⟨

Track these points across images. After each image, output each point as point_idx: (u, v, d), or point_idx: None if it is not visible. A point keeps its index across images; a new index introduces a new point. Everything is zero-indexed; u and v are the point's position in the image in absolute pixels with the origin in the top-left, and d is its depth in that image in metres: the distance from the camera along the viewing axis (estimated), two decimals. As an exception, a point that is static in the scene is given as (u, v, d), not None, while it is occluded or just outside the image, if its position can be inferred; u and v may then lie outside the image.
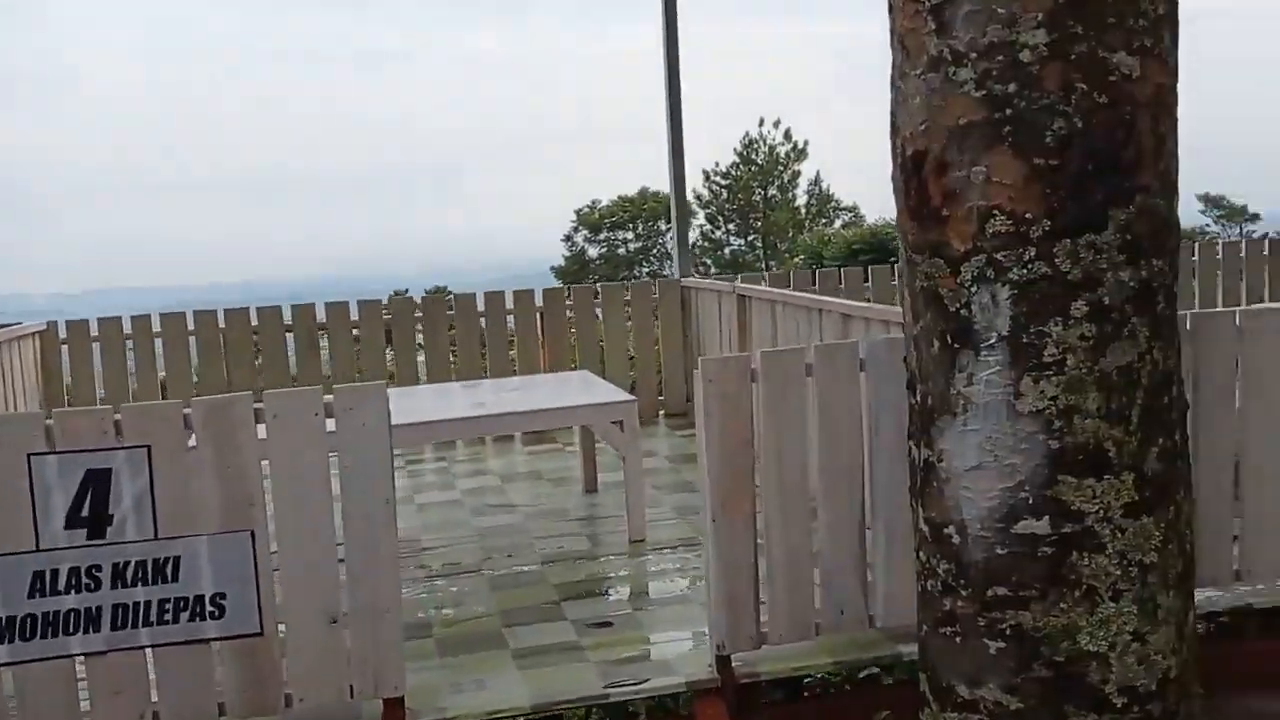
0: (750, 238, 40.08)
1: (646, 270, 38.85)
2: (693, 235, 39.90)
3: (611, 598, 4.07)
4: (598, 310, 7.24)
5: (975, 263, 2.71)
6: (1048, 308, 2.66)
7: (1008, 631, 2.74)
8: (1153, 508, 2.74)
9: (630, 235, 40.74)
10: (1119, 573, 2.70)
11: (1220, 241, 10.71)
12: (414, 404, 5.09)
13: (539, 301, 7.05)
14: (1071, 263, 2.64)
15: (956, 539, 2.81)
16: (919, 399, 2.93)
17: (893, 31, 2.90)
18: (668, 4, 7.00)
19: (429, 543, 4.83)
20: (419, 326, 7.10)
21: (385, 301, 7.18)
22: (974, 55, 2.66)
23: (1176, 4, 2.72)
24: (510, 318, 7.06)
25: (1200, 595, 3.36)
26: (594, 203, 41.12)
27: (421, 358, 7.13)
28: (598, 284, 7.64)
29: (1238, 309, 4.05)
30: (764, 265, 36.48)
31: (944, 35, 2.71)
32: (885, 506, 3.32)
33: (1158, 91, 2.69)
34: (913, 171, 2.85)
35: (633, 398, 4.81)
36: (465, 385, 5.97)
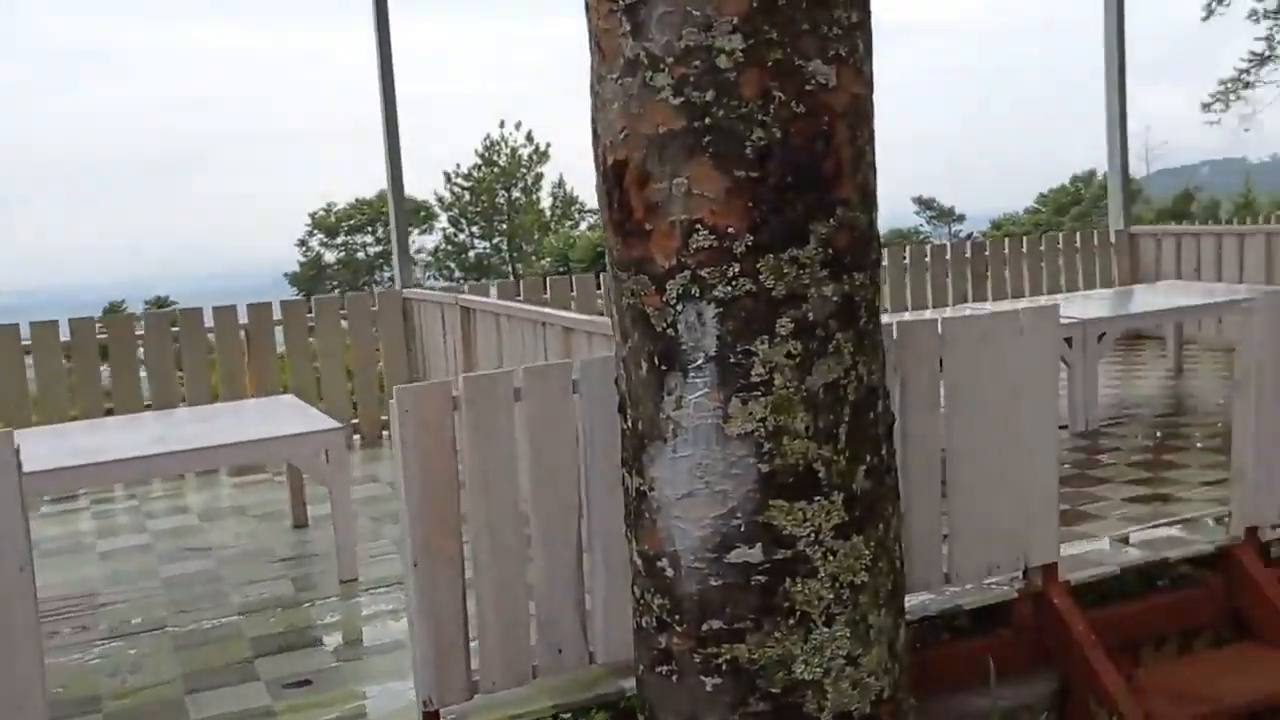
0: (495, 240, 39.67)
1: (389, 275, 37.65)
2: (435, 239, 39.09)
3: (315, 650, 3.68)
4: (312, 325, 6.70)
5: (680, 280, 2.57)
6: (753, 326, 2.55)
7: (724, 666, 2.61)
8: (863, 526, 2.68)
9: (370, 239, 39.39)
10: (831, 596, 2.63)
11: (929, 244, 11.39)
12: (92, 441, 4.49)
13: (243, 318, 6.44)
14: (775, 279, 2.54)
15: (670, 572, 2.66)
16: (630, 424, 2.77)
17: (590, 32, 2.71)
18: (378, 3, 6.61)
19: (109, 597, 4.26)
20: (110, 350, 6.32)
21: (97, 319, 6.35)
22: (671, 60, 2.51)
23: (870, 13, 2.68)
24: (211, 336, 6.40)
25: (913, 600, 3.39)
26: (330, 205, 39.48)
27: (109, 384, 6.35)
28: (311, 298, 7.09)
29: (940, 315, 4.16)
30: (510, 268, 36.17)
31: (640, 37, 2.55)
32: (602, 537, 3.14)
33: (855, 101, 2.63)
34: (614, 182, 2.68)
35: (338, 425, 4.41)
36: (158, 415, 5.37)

⟩

Problem to work on ▸ Return each entry exactly as given. Leave the images out.

Task result ▸
Track these points across images. After each image, output each point as point_idx: (u, v, d), or point_idx: None if it is not visible. A point keeps its index across images; a new index introduces a new point. Everything is zero-indexed; u and v are the point's position in the image in absolute pixels with the origin in the top-left, and d is its depth in that image in metres: the distance from the camera along the viewing axis (estimated), two decimals. As an exception, a point that is static in the scene is given as (u, v, d), not None, while it is occluded or just outside the image, if its position can be inferred; u and v may then lie outside the image.
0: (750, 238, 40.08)
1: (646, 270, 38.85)
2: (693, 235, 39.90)
3: (611, 598, 4.07)
4: (598, 310, 7.24)
5: (975, 263, 2.71)
6: (1048, 308, 2.66)
7: (1008, 631, 2.74)
8: (1153, 508, 2.74)
9: (630, 235, 40.74)
10: (1119, 573, 2.70)
11: (1220, 241, 10.71)
12: (414, 404, 5.09)
13: (539, 301, 7.05)
14: (1071, 263, 2.64)
15: (956, 539, 2.81)
16: (919, 399, 2.93)
17: (893, 31, 2.90)
18: (668, 4, 7.00)
19: (429, 543, 4.83)
20: (419, 326, 7.10)
21: (385, 301, 7.18)
22: (974, 55, 2.66)
23: (1176, 4, 2.72)
24: (510, 318, 7.06)
25: (1200, 595, 3.36)
26: (594, 203, 41.12)
27: (421, 358, 7.13)
28: (598, 284, 7.64)
29: (1238, 309, 4.05)
30: (764, 265, 36.48)
31: (944, 35, 2.71)
32: (885, 506, 3.32)
33: (1158, 91, 2.69)
34: (913, 171, 2.85)
35: (633, 398, 4.81)
36: (465, 385, 5.97)
0: (495, 240, 39.67)
1: (389, 275, 37.65)
2: (435, 239, 39.09)
3: (315, 650, 3.68)
4: (312, 325, 6.70)
5: (680, 280, 2.57)
6: (753, 326, 2.55)
7: (724, 666, 2.61)
8: (863, 526, 2.68)
9: (370, 239, 39.39)
10: (831, 596, 2.63)
11: (929, 244, 11.39)
12: (92, 441, 4.49)
13: (243, 318, 6.44)
14: (775, 279, 2.54)
15: (670, 572, 2.66)
16: (630, 424, 2.77)
17: (590, 32, 2.71)
18: (378, 3, 6.61)
19: (109, 597, 4.26)
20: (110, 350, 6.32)
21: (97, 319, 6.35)
22: (671, 60, 2.51)
23: (870, 13, 2.68)
24: (211, 336, 6.40)
25: (913, 600, 3.39)
26: (330, 205, 39.48)
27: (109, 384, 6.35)
28: (311, 298, 7.09)
29: (940, 315, 4.16)
30: (510, 268, 36.17)
31: (640, 37, 2.55)
32: (602, 537, 3.14)
33: (855, 101, 2.63)
34: (614, 182, 2.68)
35: (338, 425, 4.41)
36: (158, 415, 5.37)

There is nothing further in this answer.